AIM OF THE TASK: Looking at the data below, state how many lines contain "Mexico". No other words are wanted.

(Saved data entries)

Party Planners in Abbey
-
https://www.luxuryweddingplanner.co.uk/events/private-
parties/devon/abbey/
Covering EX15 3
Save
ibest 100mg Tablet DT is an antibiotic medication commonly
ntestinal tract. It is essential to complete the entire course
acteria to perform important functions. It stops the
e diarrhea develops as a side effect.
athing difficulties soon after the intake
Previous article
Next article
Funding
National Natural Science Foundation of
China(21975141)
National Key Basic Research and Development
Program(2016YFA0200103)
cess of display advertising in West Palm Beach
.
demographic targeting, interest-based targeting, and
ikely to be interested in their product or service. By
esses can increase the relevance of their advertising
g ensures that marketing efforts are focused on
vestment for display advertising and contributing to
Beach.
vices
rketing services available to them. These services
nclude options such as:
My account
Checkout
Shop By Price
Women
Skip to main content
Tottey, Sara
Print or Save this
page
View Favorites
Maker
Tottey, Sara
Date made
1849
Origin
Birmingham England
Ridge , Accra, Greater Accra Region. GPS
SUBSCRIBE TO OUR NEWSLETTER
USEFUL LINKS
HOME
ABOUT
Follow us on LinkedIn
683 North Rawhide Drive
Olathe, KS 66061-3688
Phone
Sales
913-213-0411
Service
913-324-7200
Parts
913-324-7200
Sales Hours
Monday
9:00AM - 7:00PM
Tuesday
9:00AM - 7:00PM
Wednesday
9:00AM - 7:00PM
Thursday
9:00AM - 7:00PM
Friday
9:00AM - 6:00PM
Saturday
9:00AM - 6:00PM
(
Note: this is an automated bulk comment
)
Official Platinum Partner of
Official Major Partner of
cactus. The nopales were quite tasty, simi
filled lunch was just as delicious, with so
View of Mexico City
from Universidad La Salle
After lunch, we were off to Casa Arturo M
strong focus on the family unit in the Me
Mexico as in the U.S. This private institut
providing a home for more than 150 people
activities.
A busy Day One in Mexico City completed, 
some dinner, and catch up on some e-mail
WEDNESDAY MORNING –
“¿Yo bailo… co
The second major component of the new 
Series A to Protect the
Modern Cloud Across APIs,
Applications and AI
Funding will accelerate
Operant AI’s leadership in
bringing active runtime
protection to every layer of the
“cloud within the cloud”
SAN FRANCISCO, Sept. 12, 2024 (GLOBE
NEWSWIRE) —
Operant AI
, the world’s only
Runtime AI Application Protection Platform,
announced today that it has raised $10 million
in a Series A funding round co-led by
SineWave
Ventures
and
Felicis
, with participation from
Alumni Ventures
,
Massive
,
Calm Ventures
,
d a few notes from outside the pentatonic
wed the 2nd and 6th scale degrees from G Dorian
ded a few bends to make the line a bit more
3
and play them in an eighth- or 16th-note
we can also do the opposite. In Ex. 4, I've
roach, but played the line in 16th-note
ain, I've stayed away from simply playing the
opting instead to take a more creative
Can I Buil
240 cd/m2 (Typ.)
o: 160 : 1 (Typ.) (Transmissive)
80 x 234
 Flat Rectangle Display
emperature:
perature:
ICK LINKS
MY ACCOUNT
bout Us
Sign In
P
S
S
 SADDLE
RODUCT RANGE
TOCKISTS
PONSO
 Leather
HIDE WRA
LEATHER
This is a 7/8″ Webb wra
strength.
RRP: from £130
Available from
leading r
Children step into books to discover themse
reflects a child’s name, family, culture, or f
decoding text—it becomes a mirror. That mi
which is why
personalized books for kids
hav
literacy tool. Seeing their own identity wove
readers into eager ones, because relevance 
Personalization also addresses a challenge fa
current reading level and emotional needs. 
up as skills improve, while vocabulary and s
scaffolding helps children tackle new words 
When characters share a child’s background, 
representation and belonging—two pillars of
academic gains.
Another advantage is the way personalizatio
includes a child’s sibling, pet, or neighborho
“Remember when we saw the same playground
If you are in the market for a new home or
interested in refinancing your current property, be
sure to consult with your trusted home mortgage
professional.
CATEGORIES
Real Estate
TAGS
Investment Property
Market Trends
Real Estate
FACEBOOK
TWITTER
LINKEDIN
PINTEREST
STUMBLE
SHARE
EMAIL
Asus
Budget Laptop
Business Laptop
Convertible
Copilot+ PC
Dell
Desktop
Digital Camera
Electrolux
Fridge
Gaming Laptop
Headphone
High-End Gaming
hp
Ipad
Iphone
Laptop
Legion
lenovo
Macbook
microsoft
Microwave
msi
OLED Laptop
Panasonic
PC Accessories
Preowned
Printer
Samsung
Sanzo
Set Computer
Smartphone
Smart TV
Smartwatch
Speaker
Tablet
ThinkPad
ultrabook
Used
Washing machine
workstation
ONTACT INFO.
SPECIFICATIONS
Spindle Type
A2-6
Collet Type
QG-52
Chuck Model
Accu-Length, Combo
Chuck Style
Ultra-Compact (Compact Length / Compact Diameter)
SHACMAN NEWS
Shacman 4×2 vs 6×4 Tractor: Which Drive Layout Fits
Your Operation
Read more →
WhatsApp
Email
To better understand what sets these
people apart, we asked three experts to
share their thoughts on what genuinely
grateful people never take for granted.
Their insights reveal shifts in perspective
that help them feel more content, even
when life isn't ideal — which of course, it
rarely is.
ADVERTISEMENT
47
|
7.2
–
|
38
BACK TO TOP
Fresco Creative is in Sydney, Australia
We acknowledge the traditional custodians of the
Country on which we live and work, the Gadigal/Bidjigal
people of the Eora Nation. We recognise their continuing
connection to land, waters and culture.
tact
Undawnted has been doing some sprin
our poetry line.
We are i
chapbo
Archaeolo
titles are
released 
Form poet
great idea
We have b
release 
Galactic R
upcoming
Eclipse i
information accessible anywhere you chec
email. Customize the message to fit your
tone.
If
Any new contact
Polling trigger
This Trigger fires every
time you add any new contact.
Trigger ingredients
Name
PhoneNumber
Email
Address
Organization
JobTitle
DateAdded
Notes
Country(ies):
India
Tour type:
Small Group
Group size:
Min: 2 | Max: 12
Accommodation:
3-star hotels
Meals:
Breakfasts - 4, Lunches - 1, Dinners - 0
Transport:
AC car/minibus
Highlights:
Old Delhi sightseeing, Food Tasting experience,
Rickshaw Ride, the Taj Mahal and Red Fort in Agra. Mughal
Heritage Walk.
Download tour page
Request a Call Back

FINISHED TASK: 3